There are several other STEP trials, and I encourage all of you to read them, but you get the “gist” that semaglutide 2.4mg could be a GAME CHANGER regarding the medical treatment of obesity. The big question will be reimbursement. It is my hope that given its significant efficacy in treating patients with obesity, and its safety profile, semaglutide 2.4mg will be widely reimbursed. This is a very promising time for the evolution of obesity medications, as we have many companies working in this space, which only further builds our resources to help patients.

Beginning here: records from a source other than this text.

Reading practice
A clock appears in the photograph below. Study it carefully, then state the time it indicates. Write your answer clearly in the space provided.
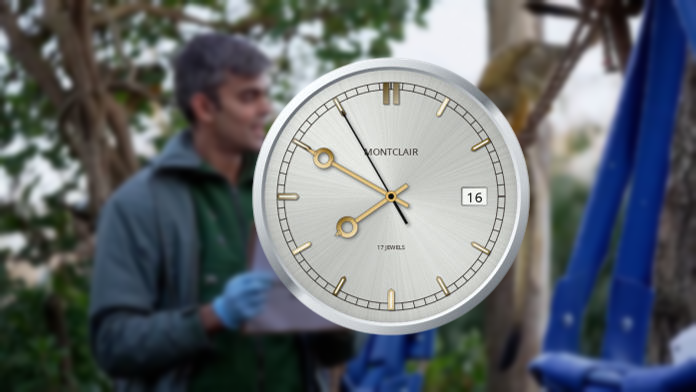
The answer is 7:49:55
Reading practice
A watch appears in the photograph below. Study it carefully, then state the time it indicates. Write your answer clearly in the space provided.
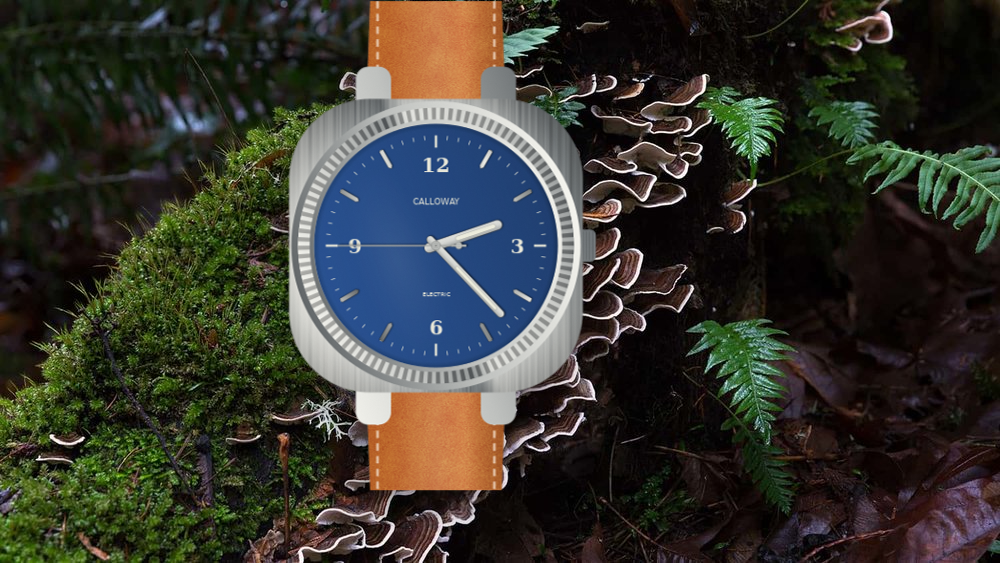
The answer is 2:22:45
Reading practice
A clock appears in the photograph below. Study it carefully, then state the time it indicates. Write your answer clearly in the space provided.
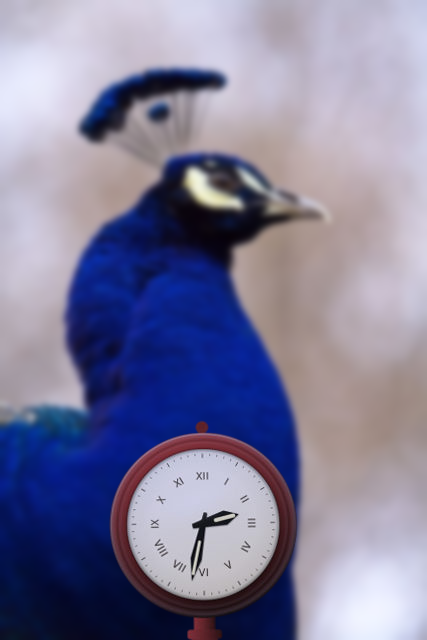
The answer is 2:32
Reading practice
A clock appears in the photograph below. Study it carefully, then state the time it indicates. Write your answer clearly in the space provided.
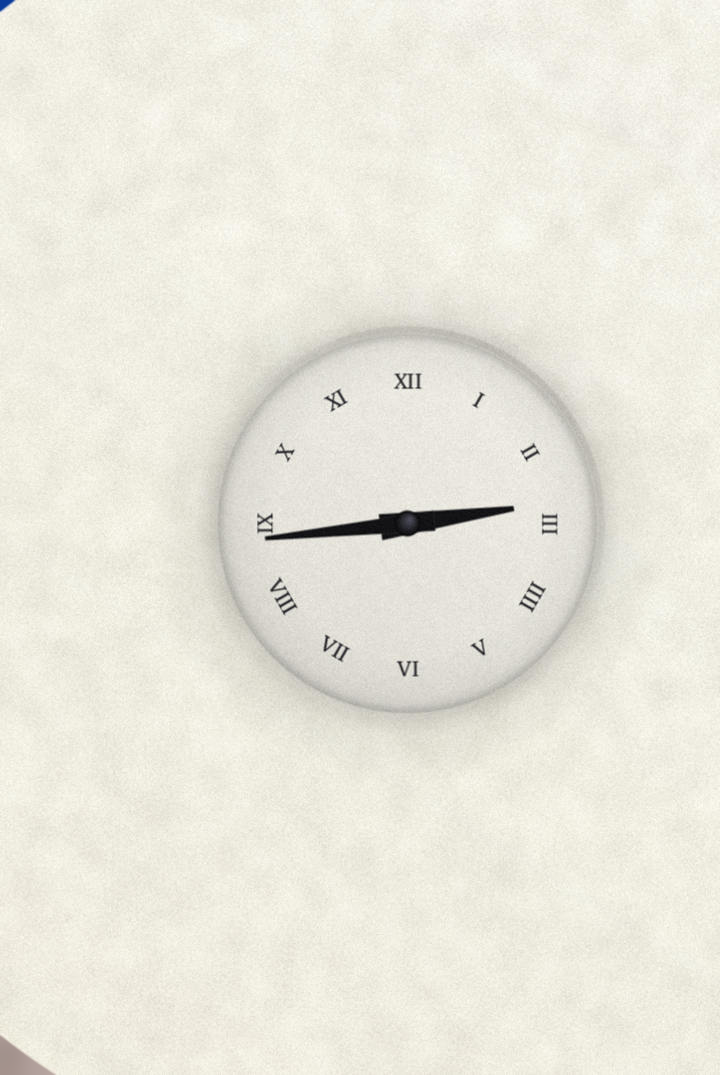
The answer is 2:44
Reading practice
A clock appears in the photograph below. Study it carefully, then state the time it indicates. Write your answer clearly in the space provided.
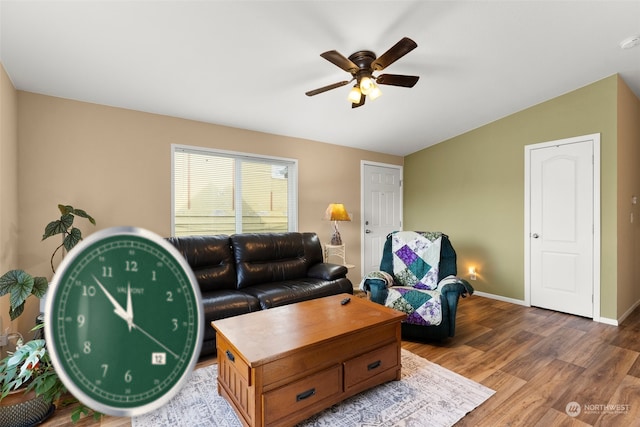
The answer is 11:52:20
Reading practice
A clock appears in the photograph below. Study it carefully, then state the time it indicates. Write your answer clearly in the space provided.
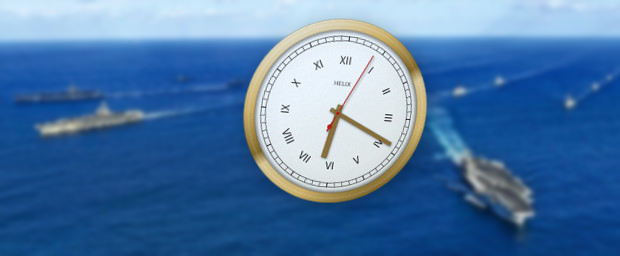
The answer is 6:19:04
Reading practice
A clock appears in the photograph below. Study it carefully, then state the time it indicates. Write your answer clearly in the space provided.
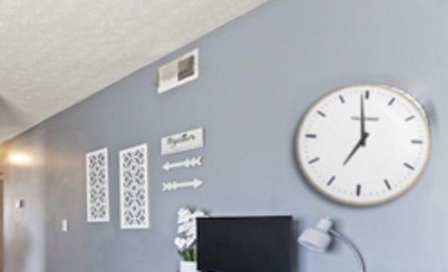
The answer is 6:59
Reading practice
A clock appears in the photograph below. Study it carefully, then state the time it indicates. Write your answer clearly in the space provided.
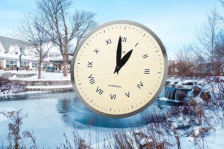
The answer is 12:59
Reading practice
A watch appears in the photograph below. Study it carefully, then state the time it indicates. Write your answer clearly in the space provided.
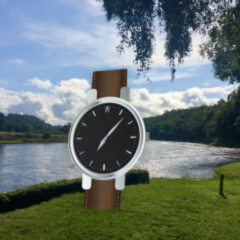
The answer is 7:07
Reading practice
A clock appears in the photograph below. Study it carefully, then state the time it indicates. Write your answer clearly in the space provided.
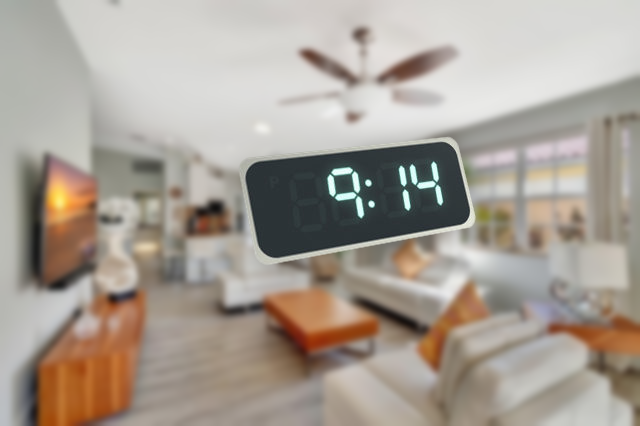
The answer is 9:14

Given the worldwide epidemic of obesity, semaglutide 2.4mg might just be “one small STEP for man, one giant leap for mankind”…. We’ll see!

Be well,

Christopher D. Still, DO, FACN, FACP


  1. Wilding JPH, Batterham RL, Calanna S, et al. Once-weekly semaglutide in adults with overweight or obesity. N Engl J Med. 2021;384(11):989.
  2. Davies M, Færch L, Jeppesen OK, et al. Semaglutide 2.4mg once a week in adults with overweight or obesity, and Type 2 diabetes (STEP 2): a randomised, double-blind, double-dummy, placebo-controlled, Phase 3 trial. Lancet. 2021;397:971–984. 
  3. Wadden TA, et al. Effect of subcutaneous semaglutide vs. placebo as an adjunct to intensive behavioral therapy on body weight in adults with overweight or obesity: the STEP 3 randomized clinical trial. JAMA. 2021;325:1403–1413.